→ Written exercise 1:
Locate every line in the records below that contains the word "pixels", and copy each one.

→ Text section:
+++++

Travis is firmly located in the “wilderness” of New York City. His exposure to this serves as the source of all his motivation. When faced with presidential candidate Senator Palentine, a smooth talking politician who speaks in platitudes, Travis is confronted with the failings of the “civilized” world and its inability to take necessary action. As a result Travis rejects this world.

The film shares the same captivity/rescue narrative as John Ford’s The Searchers. Harvey Kietel’s pimp character, Sport, with his head band, long black hair and waist coat, works to fulfil a stitched together portrait of the “savages” that featured so prominently in the classic Westerns of the 1950s. In Travis’s decision to free teen prostitute Iris (Jodie Foster) from the clutches of Sport, Travis becomes the outlaw hero, and accepts his responsibility to take decisive action.

Calvary

Calvary opens to medium close up, single shot of Brendan Gleeson’s Father James Lavelle being threatened in confession that he will be killed in a weeks’ time. The man making the threat, abused as a child by a priest, feels that the killing of a good priest will have a bigger impact than the killing of a bad one.

Less obviously so than The Guard, John Michael McDonagh’s film of three years previous, Calvary, remains a revisionist western at its core. Not dissimilar to High Noon, Calvary substitutes frontier violence for civic duty. Like the Marshall, Will Kane, Father James Lavelle wears his heroism inwardly. Abandoned by the people of his parish, he briefly considers abandoning them, but driven by his sense of duty and being a good man he takes it upon himself to carry the burden of guilt for his community.

Whilst Calvary maintains some of the Western genre’s more conventional tropes, the rugged Irish landscape, specifically Benbulben Mountain, bear similarities to the breath taking landscape of the West, the film subverts, in many of the same ways High Noon does, the classic Western paradigm. John Michael McDonagh forces the audience to recognize Father James’s humanity and ultimately his belief in love, hope and forgiveness.

Hell or High Water

Hollywood’s summer heist-thriller, Hell or High Water, directed by David Mackenzie, is a tense, violent, elegiac Western in the vein of Coen brother’s No Country for Old Men. Brothers Toby (Chris Pine) and Tanner (Ben Foster) rob different branches of the same bank across West Texas, taking only low denomination notes, whilst Texas Rangers Marcus (Jess Bridges) and Alberto (Gil Birmingham) pursue them.

There is a melancholy to this film in the way it treats it landscapes and characters, their motivation and morality. The West Texas world the characters inhabit is characterized by the vast empty landscapes and dusty towns with boarded up homes, businesses and signs of debt and financial instability. All this paints the picture of a world that is slowly fading into history.

Hell or High Water positions the decay of the community and its moral framework down to the institutions that were meant to encourage the American Dream, the banks. As such a new breed of lawlessness has taken hold, one that exists beyond the understanding of the Stetson wearing “hero” Marcus.

Jeff Bridges Ranger plays a similar role to that of Tommy Lee Jones in No Country, an older man who has seen the West change and a new wilderness grow, a residual survivor of time gone by, who is driven by the old school Western Manichean ethics of good versus evil. He does not understand the motivation behind Toby and Tanner’s actions, who rob banks to secure the future for Toby’s children. Marcus fails to understand the rational behind their actions. In his eyes they are “outlaws” even if there is an underlying morality to their robberies.

+++++

Spatial layout entries
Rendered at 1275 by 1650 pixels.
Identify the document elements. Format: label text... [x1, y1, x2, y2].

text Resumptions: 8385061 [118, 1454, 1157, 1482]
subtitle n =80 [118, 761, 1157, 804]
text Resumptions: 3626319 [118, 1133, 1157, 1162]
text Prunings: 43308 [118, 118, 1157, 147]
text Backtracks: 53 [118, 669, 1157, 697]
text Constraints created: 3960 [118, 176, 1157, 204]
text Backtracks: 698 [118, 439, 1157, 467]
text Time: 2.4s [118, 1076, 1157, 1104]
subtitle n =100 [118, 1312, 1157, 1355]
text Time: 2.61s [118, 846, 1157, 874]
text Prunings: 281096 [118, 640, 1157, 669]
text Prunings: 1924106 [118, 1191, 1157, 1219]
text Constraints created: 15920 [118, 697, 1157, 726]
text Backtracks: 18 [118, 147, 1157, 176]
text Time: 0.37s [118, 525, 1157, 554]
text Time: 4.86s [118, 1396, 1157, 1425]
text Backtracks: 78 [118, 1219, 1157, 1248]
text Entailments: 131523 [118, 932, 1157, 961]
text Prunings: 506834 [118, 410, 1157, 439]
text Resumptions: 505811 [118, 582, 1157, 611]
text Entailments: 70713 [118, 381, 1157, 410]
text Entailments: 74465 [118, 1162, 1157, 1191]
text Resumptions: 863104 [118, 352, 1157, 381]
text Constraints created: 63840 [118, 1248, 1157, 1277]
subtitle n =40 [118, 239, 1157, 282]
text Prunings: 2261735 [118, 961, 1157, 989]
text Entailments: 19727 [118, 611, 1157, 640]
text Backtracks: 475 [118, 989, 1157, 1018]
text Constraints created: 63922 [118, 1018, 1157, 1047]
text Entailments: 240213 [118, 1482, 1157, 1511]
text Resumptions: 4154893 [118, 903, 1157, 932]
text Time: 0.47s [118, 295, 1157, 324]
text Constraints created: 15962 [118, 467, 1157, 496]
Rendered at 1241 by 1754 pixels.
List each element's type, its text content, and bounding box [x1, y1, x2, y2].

+++++

→ Written exercise 2:
Name every film title that appears in the film essay above, in the order each first appears.

→ Solution 1:
Rendered at 1275 by 1650 pixels.
Rendered at 1241 by 1754 pixels.

→ Solution 2:
The Searchers
Calvary
The Guard
High Noon
Hell or High Water
No Country for Old Men